### Consignes
a) Recopiez fidèlement l'extrait sur la ligne de la chaîne, en commençant à « Quoi faire avec » et en terminant à « ce projet d'animation... ».
b) Indiquez si chacune des affirmations suivantes concorde avec l'extrait sur la ligne de la chaîne, en répondant par oui ou par non et en citant textuellement les mots qui tranchent : (i) les personnes rencontrées disposent d'un feutre à 3 pointes et d'une feuille blanche ; (ii) la collecte des dessins est achevée ; (iii) l'animation envisagée comporterait un ascenseur vertical.
c) D'après l'extrait sur la ligne de la chaîne, quel projet le nombre de dessins pourra-t-il permettre ?

### Extrait du document
○ ○ ○
Ma première approche de ce paysage qui me fascine jour après jour a été d'aller à la rencontre des gens qui s'arrête pour observer cette chaîne, une ligne dessinée à l'horizon. Une consigne simple, un feutre à 3 pointes (le choix de la qualité de la ligne), une feuille blanche. L'action dessiner cette ligne que dessine la chaîne, j'obtiens au travers des dessins des perceptions différentes et c'est bien sûr l'occasion de faire de belles rencontres et d'échanger un instant hors contexte. Qu'est-ce qui se passe dans la tête à ce moment, recherche de précision, interprétation, plaisir, difficulté... en tous les cas un retour d'un bon moment passé.
Quoi faire avec tous ces dessins, les rejoindre pour former une ligne infinie de perceptions? Noir, blanc? Une animation avec un ascenseur horizontal.Je poursuis ma collecte, le nombre pourra me permettre ce projet d'animation...
○ ○ ○
### Données affichées
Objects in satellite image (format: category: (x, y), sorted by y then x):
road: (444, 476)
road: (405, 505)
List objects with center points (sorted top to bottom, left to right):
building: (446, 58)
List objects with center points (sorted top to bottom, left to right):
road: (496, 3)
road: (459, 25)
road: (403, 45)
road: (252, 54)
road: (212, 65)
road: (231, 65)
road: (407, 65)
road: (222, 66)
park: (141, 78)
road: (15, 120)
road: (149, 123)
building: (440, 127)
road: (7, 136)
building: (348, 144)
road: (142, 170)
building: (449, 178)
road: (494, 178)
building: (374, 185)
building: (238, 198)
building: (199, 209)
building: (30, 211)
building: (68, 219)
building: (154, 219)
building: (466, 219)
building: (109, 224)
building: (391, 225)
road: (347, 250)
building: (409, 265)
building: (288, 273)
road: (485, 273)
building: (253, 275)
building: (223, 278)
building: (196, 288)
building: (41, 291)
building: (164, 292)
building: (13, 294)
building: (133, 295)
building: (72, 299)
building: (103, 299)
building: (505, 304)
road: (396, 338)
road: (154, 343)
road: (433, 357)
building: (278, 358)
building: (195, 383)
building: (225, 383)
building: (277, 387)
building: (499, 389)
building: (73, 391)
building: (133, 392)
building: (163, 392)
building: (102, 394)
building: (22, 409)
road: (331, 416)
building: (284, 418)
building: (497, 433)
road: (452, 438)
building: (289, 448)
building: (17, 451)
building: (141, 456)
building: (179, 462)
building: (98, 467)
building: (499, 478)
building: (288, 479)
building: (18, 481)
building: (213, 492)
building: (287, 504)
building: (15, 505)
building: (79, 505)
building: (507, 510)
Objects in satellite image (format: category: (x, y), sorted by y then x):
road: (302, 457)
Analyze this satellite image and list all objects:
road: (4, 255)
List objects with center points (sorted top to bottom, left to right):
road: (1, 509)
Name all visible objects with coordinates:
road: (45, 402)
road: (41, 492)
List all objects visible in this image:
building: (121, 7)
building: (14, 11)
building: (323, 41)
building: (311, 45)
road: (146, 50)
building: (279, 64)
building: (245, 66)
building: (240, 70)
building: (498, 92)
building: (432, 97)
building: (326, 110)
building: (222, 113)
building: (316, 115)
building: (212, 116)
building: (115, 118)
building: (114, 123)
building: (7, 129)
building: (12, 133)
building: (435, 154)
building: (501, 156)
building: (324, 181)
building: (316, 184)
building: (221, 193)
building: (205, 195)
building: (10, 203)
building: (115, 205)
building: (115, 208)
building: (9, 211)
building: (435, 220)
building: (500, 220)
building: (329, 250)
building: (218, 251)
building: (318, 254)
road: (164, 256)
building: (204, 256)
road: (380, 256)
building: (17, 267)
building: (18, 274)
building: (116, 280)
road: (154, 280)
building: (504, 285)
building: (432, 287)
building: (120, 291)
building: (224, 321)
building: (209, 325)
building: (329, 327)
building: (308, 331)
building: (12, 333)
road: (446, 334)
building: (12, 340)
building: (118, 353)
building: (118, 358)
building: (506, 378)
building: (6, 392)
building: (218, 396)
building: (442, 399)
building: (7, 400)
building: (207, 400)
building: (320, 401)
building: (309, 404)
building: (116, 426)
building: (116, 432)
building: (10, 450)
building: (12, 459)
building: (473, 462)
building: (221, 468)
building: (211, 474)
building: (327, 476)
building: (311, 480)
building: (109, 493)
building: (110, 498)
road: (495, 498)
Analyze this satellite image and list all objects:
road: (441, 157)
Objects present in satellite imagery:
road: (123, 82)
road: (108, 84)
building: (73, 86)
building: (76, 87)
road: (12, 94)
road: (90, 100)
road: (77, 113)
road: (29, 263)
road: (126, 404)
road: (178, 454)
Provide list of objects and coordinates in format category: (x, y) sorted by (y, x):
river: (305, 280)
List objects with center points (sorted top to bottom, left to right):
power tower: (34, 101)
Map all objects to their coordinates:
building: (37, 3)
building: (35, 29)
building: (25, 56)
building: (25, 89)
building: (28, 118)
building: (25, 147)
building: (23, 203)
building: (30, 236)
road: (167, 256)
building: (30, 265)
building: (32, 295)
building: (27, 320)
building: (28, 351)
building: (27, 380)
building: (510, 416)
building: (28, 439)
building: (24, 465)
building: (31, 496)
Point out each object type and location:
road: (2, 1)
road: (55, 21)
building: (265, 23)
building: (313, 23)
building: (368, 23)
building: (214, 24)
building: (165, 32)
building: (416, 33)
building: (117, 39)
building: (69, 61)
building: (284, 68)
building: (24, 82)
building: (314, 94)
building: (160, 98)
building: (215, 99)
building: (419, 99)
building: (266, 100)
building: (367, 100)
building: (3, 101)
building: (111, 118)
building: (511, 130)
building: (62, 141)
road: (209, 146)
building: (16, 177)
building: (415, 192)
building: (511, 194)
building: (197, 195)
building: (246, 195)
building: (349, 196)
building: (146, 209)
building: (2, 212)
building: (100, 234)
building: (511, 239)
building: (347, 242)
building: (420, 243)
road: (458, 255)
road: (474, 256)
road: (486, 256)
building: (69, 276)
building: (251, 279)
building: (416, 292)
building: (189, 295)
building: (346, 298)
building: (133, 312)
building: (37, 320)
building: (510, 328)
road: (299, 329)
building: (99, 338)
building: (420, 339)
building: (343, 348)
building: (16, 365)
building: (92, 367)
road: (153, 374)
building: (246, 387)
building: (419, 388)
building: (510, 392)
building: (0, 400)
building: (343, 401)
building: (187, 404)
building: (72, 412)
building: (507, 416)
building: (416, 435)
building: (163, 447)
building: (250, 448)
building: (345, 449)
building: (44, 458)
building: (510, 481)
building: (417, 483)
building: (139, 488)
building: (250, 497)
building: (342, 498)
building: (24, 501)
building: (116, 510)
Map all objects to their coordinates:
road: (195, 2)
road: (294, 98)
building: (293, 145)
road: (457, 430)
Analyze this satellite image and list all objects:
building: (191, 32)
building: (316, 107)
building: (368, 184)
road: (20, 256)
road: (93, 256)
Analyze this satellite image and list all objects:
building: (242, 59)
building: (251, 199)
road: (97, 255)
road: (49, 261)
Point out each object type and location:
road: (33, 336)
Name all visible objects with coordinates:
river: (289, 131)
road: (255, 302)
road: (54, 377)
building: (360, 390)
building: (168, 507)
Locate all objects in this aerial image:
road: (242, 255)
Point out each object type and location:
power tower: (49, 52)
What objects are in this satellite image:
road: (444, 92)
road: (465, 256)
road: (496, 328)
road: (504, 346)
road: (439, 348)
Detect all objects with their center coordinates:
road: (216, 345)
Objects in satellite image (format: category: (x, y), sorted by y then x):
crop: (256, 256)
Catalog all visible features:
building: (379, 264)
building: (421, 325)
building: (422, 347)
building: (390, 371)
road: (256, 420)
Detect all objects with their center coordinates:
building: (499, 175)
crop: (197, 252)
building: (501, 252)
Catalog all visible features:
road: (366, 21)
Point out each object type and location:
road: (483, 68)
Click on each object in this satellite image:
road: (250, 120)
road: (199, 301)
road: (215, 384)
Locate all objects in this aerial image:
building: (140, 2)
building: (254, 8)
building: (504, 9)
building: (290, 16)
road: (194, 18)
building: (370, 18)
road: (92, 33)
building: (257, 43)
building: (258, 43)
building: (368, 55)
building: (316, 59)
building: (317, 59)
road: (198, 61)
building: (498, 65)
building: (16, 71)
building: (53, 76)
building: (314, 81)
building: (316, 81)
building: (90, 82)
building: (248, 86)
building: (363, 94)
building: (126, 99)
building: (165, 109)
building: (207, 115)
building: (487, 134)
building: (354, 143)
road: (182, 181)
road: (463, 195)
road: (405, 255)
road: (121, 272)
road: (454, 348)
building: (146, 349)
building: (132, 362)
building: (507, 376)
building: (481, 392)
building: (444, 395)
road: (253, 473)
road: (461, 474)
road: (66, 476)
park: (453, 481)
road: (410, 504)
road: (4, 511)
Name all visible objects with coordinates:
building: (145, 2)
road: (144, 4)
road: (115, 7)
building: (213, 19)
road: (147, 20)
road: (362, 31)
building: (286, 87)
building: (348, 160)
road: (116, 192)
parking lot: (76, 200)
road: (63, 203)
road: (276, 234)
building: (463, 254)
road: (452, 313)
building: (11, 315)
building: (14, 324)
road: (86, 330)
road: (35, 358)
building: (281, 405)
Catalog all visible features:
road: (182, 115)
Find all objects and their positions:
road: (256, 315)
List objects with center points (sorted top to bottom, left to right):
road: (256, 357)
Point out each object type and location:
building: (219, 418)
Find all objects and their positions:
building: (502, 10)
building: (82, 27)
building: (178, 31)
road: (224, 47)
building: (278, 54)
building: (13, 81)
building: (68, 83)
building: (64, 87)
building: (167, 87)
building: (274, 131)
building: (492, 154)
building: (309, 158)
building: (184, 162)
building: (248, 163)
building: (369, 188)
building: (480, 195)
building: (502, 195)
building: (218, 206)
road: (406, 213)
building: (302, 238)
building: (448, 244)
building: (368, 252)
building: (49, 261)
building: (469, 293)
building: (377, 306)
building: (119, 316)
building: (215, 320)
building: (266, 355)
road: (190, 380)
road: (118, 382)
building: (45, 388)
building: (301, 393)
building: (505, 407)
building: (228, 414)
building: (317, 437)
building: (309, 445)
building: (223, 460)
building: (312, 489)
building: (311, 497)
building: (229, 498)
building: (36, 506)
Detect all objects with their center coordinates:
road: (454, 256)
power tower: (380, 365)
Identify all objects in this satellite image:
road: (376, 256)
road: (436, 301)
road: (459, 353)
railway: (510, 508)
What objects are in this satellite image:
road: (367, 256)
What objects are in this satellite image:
○ ○ ○
### Corrigé
a)
Quoi faire avec tous ces dessins, les rejoindre pour former une ligne infinie de perceptions? Noir, blanc? Une animation avec un ascenseur horizontal.Je poursuis ma collecte, le nombre pourra me permettre ce projet d'animation...

b)
(i) Oui : « un feutre à 3 pointes (le choix de la qualité de la ligne), une feuille blanche ».
(ii) Non : « Je poursuis ma collecte ».
(iii) Non : « Une animation avec un ascenseur horizontal. »

c) Un projet d'animation.